> [Study text]:
Paragraph 65 (Eighth Schedule) – Involuntary disposal

65.     Involuntary disposal

(1)     A person may elect that this paragraph applies in respect of the disposal of an asset (other than a financial instrument), where-

(a)     that asset is disposed of by way of operation of law, theft or destruction;

(b)     proceeds accrue to that person by way of compensation in respect of that disposal;

(c)     those proceeds are equal to or exceed the base cost of that asset;

(d)

 

(i)      an amount at least equal to the receipts and accruals from that disposal has been or will be expended to acquire one or more asset (hereinafter referred to as the ‘replacement asset or assets’);

(ii)     all the replacement assets constitute assets contemplated in section 9(2)(j) or (k);

[Subitem (ii) substituted by section 124(1)(a) of Act 22 of 2012, section 124(1)(b) of Act 22 of 2012 and section 119 of Act 25 of 2015 effective on 1 January 2012]

(iii)    the contracts for the acquisition of the replacement asset or assets have all been or will be concluded within 12 months after the date of the disposal of that asset; and

(iv)    the replacement asset or assets will all be brought into use within three years of the disposal of that asset: Provided that the Commissioner may, on application by the taxpayer, decice to extend the period within which the contract must be concluded or asset brought into use by no more than six months if all reasonable steps were taken to conclude those contracts or bring those assets into use; and

[Proviso substituted by section 119 of Act 25 of 2015 effective on 8 January 2016]

(e)     that asset is not deemed to have been disposed of and to have been reacquired by that person.

(2)     Where a person has elected in terms of subparagraph (1) that this paragraph must apply in respect of the disposal of an asset, any capital gain determined in respect of that disposal must, subject to subparagraphs (4), (5) and (6) be disregarded when determining that person’s aggregate capital gain or aggregate capital loss.

> [Task item A]: According to the paragraph on involuntary disposal, within what period must the contracts to acquire the replacement asset or assets be concluded?
> [Task item B]: Extend the paragraph on involuntary disposal by writing what comes after its final sentence.

> [Material provided]:

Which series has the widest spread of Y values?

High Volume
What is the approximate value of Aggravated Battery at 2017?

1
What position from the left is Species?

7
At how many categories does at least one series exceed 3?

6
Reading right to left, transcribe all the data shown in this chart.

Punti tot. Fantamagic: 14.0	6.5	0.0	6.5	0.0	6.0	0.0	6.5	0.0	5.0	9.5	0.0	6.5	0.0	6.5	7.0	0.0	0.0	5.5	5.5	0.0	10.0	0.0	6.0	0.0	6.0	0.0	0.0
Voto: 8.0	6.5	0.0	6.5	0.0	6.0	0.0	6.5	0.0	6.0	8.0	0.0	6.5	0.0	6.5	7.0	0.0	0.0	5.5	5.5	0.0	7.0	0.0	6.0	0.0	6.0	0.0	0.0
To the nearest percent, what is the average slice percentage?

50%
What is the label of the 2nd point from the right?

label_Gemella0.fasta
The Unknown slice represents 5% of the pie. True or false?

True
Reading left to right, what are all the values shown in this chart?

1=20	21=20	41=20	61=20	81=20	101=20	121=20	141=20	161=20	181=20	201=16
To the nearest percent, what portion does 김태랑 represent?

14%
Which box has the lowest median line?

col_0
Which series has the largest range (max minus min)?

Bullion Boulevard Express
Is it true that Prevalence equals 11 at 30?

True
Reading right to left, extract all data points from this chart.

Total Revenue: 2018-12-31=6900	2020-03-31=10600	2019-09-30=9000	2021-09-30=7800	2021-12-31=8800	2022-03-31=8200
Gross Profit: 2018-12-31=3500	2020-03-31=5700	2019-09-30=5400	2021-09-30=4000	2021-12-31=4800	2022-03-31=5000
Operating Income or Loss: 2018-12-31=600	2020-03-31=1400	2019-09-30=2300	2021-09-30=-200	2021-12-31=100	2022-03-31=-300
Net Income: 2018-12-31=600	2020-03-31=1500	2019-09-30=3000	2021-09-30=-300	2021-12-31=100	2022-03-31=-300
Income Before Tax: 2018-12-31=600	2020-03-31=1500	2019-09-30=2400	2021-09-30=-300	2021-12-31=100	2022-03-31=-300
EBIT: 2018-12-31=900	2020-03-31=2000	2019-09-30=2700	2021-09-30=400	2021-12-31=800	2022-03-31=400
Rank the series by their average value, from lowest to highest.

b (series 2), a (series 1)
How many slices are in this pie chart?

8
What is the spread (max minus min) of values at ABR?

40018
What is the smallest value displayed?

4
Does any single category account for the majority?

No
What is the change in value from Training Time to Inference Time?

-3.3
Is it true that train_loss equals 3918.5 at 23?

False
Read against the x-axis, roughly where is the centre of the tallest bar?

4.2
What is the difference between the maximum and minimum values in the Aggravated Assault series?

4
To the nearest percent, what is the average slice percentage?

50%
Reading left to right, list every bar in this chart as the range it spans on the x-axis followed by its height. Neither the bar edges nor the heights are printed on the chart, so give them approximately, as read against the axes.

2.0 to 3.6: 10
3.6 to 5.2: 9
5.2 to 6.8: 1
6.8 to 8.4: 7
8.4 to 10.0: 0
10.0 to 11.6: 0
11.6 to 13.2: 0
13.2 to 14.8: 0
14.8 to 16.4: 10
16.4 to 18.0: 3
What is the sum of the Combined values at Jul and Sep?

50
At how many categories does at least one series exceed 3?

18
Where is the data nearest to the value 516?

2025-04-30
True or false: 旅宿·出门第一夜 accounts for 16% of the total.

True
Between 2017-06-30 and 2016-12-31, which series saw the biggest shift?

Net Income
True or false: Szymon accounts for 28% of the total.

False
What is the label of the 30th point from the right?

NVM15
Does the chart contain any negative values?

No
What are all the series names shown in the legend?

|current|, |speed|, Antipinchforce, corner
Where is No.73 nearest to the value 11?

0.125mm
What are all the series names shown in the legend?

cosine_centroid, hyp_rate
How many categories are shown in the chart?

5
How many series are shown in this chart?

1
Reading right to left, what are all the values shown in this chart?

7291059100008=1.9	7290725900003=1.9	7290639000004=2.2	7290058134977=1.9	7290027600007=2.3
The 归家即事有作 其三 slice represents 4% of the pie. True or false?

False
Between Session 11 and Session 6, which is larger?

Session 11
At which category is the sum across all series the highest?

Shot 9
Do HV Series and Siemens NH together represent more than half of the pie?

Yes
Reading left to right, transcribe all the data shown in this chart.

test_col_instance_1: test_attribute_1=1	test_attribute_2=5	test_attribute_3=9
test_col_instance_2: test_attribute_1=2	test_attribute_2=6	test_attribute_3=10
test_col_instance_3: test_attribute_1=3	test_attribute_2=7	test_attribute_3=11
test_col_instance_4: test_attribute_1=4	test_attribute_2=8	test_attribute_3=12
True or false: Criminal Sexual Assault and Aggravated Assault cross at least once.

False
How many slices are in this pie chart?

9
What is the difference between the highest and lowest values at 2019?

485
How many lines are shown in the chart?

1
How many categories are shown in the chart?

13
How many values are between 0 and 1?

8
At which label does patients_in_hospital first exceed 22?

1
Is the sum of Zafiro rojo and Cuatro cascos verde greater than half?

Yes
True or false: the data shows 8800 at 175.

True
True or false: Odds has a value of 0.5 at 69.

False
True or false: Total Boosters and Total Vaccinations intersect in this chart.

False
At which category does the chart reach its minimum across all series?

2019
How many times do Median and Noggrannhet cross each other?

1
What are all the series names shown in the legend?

> [Exercise response A]: Within 12 months after the date of the disposal of that asset.

> [Exercise response B]:
(3)     Where a person acquires more than one replacement asset as contemplated in subparagraph (1), that person must, in applying subparagraphs (4) and (5), apportion the capital gain derived from the disposal of that asset to each replacement asset in the same ratio as the receipts and accruals from that disposal respectively expended in acquiring each of those replacement assets bear to the total amount of those receipts and accruals expended in acquiring all those replacement assets.

(4)     Where a replacement asset contemplated in subparagraph (1) constitutes a depreciable asset, the person must treat as a capital gain for a year of assessment, so much of the disregarded capital gain contemplated in subparagraph (3), as bears to the total amount of that disregarded gain apportioned to that replacement asset as contemplated in subparagraph (3) the same ratio as the amount of any deduction or allowance allowed in that year in respect of the replacement asset bears to the total amount of the deduction or allowance (determined with reference to the cost or value of that asset at the time of acquisition thereof) which is allowable for all years of assessment in respect of that replacement asset.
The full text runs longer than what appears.